Now that sin can be seen as not simply power, but also submission, how do you apply those to their appropriate situations and what might be a third and fourth helpful definition of sin that will continue deepening your insight into your own way of being as well as broadening your application of it in the variety of lives you encounter. Again, definitions of sin are not the goal, but they aid in an analysis that allows seeing farther, seeing more, and transforming life situations.

http://kcmlection.blogspot.com/2010/04/acts-91-6-7-20_13.html

 


 

From the musical Little Shop of Horrors there is a wonderful little song, Suddenly, Seymour. This leads us into seeing more - which is what a connection with in-the-beginning does for us. It moves us from what we are against to what we are doing to move a once and future beginning onward.

Saul looks into darkness and sees a vision of a new relationship. From persecuting nameless followers of Jesus to looking forward to a very specific follower with a name, Ananias. In moving from the ease of anonymity to a real person, Saul makes a trip to Paul, from abuser to advocate.
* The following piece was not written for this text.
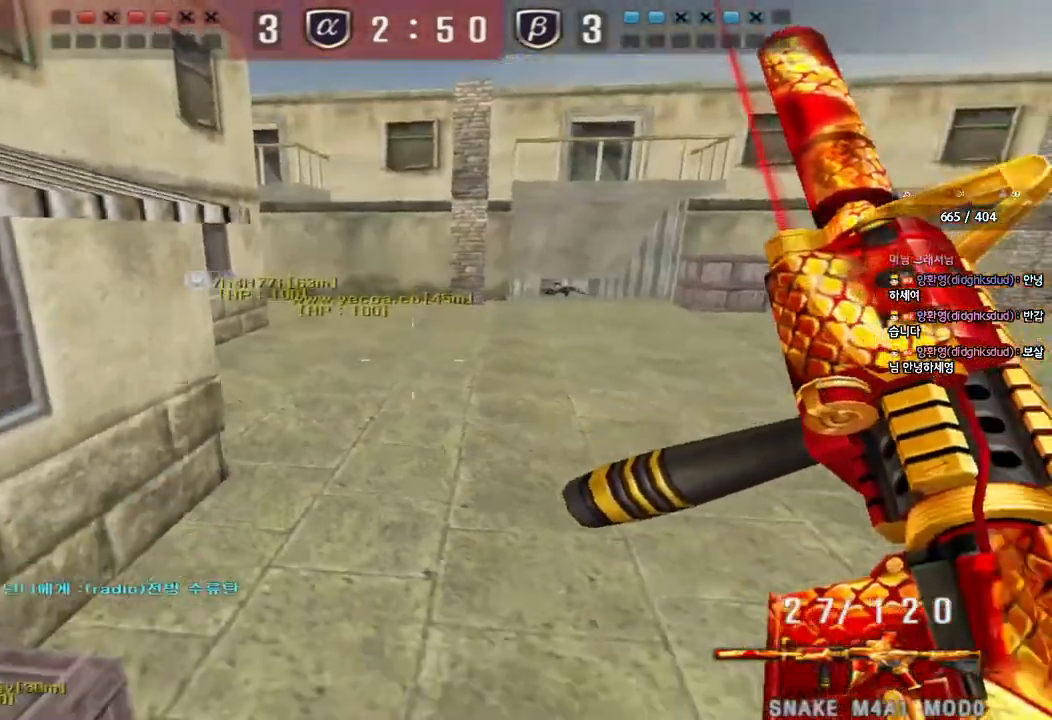
{"keys": ["a", "w"], "events": [[117, "a", "down"], [150, "w", "down"]]}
This is a moment of realization, just like Seymour and Audrey in the song above. Scales fall from eyes, sight is restored, assurance comes to the fore from out of the background.

Can such a conversion be trusted. Perhaps, but testing comes first. Saul will be tested by others in Damascus and by himself in the wilderness (both are important). A new relationship will be forged in the testings and Paul's challenge will be similar to Peter's - to follow Jesus' way without turning it into a technique, creed, or literalism. This challenge continues - it is ours.